Taking a page from bigger competitors such as Cisco Systems  (CSCO - Get Report) , Palo Alto Networks has been building out its product lineup to offer customers a "platform approach" to security, where the company is the single vendor for all of an enterprise's security needs. A big installed base means plenty of cross-selling opportunities, in spite of the fact that Palo Alto is still the relatively new entrant in the field.

Look for PANW's recent upward trajectory to continue to propel shares higher in September.


Rounding out our list of Rocket Stocks for this week is $6 billion veterinary clinic chain VCA (WOOF) . VCA has been enjoying an outstanding year so far from a price perspective. Since January, this animal health care stock is up more than 30%. And with shares hovering around lifetime highs, this stock's momentum is clearly still being controlled by buyers in September.

VCA is the largest operator of animal hospitals and veterinary labs in the country, with approximately 700 animal hospitals and 60 labs in its network. All told, the firm handled nearly 10 million patient visits last year. The animal health care business is extremely attractive. With pets a more important part of the American family than ever before, consumers are increasingly willing to pay for medical care for their animals. At the same time, the extremely high cost of the human healthcare system in the U.S. has desensitized pet owners to the cost of pet healthcare, keeping margins high for animal hospitals such as VCA.

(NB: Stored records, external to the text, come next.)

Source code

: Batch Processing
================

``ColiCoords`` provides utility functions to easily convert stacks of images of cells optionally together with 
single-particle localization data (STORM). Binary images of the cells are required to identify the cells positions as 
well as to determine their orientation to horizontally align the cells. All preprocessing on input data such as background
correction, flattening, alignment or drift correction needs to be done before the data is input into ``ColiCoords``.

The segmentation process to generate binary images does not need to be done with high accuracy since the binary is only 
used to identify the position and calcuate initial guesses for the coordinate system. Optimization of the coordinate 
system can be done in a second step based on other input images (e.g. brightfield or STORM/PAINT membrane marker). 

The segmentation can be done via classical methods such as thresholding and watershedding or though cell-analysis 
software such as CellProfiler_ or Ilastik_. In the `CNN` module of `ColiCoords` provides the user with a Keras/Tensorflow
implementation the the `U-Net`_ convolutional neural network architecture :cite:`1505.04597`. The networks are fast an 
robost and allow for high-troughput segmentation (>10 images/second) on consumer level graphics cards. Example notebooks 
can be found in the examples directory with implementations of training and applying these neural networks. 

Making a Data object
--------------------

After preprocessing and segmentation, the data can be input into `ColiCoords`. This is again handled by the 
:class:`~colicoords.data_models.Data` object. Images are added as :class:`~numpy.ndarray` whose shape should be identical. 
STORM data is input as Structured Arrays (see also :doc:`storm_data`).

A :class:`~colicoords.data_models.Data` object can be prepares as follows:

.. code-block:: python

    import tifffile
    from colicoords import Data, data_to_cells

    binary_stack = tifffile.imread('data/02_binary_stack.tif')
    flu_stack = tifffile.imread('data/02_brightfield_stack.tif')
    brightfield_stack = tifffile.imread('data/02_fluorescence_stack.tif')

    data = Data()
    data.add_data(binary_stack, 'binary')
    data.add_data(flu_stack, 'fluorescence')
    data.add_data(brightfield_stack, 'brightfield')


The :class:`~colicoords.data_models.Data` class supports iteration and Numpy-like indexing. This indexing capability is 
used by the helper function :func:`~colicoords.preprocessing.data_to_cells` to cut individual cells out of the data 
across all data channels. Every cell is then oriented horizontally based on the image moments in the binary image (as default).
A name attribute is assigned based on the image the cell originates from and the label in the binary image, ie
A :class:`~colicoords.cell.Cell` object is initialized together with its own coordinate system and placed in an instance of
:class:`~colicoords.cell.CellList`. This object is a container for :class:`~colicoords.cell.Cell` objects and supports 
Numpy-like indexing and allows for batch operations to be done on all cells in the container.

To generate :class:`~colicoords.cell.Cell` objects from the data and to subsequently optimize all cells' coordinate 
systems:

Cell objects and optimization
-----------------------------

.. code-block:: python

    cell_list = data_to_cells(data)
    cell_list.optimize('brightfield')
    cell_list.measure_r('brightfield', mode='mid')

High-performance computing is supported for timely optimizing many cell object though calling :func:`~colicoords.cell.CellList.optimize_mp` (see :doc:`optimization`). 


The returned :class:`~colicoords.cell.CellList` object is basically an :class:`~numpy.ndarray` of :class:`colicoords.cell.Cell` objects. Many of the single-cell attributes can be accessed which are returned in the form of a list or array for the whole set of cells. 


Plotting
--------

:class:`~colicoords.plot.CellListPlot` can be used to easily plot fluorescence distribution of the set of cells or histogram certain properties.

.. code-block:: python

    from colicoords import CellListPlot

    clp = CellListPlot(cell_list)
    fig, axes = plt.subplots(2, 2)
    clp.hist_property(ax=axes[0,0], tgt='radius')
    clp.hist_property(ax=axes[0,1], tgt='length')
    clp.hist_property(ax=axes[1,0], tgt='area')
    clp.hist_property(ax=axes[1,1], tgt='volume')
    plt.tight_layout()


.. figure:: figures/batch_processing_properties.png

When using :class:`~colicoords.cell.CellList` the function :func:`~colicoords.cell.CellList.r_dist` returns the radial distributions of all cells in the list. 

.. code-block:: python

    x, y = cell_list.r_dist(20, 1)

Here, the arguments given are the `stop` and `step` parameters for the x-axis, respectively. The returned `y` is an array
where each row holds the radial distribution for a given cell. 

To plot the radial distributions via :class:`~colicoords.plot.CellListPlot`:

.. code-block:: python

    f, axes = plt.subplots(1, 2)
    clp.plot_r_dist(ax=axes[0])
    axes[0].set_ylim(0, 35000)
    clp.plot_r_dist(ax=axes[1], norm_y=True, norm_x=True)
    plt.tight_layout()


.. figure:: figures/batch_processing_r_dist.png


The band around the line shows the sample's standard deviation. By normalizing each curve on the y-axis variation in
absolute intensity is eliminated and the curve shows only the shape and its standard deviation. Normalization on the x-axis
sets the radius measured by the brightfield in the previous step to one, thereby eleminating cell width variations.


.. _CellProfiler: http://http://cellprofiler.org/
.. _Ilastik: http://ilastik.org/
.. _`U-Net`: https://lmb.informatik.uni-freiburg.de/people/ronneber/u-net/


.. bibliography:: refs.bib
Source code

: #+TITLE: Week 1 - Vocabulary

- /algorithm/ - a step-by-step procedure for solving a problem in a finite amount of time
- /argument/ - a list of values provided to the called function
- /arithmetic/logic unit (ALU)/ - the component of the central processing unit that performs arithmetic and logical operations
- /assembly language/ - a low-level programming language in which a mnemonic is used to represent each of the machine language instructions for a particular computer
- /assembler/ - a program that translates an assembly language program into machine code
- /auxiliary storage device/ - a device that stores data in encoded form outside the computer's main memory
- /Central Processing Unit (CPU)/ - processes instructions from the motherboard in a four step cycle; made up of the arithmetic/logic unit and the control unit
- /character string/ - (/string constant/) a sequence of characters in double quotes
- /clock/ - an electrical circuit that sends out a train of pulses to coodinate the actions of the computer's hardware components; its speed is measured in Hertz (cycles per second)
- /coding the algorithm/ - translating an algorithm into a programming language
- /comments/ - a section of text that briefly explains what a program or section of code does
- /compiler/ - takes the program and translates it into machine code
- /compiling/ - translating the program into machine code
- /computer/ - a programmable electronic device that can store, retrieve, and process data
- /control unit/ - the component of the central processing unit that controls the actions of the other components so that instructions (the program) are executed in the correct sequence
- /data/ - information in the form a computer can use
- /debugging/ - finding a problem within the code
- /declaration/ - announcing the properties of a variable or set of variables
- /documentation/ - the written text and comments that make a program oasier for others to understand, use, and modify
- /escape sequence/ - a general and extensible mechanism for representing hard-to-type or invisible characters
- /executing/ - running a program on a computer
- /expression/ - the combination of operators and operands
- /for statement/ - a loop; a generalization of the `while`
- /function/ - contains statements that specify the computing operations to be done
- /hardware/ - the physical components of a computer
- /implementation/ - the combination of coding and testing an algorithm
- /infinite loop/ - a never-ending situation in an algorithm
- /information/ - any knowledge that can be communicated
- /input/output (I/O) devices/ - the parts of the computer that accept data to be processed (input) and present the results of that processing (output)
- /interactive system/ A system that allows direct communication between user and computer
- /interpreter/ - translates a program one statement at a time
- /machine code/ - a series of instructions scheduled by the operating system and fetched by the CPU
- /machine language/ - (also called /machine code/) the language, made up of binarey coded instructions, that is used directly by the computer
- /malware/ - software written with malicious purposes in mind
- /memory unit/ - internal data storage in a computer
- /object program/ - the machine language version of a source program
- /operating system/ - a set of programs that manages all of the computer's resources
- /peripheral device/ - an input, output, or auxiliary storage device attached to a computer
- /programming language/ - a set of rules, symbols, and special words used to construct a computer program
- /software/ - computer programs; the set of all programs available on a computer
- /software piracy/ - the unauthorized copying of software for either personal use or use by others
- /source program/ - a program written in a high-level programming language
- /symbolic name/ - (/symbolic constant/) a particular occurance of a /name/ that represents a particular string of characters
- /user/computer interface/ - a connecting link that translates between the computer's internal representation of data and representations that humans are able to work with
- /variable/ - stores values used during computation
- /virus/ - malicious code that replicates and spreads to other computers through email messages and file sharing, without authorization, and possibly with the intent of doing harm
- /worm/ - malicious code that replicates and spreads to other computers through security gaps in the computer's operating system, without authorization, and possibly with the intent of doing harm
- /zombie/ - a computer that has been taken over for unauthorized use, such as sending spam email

Hard costs are much lower for veterinary practices than human ones. Regulatory burdens, malpractice and other systemic costs are much lower (or nonexistent) in the veterinary world, and that results in higher levels of profitability for VCA. Growing demand for niche services, like veterinary dermatology, oncology, and even dentistry offer the potential for big margin expansion at VCA. With rising analyst sentiment in this animal health stock, we're betting on shares.

This article is commentary by an independent contributor. At the time of publication, the author held no positions in the stocks mentioned.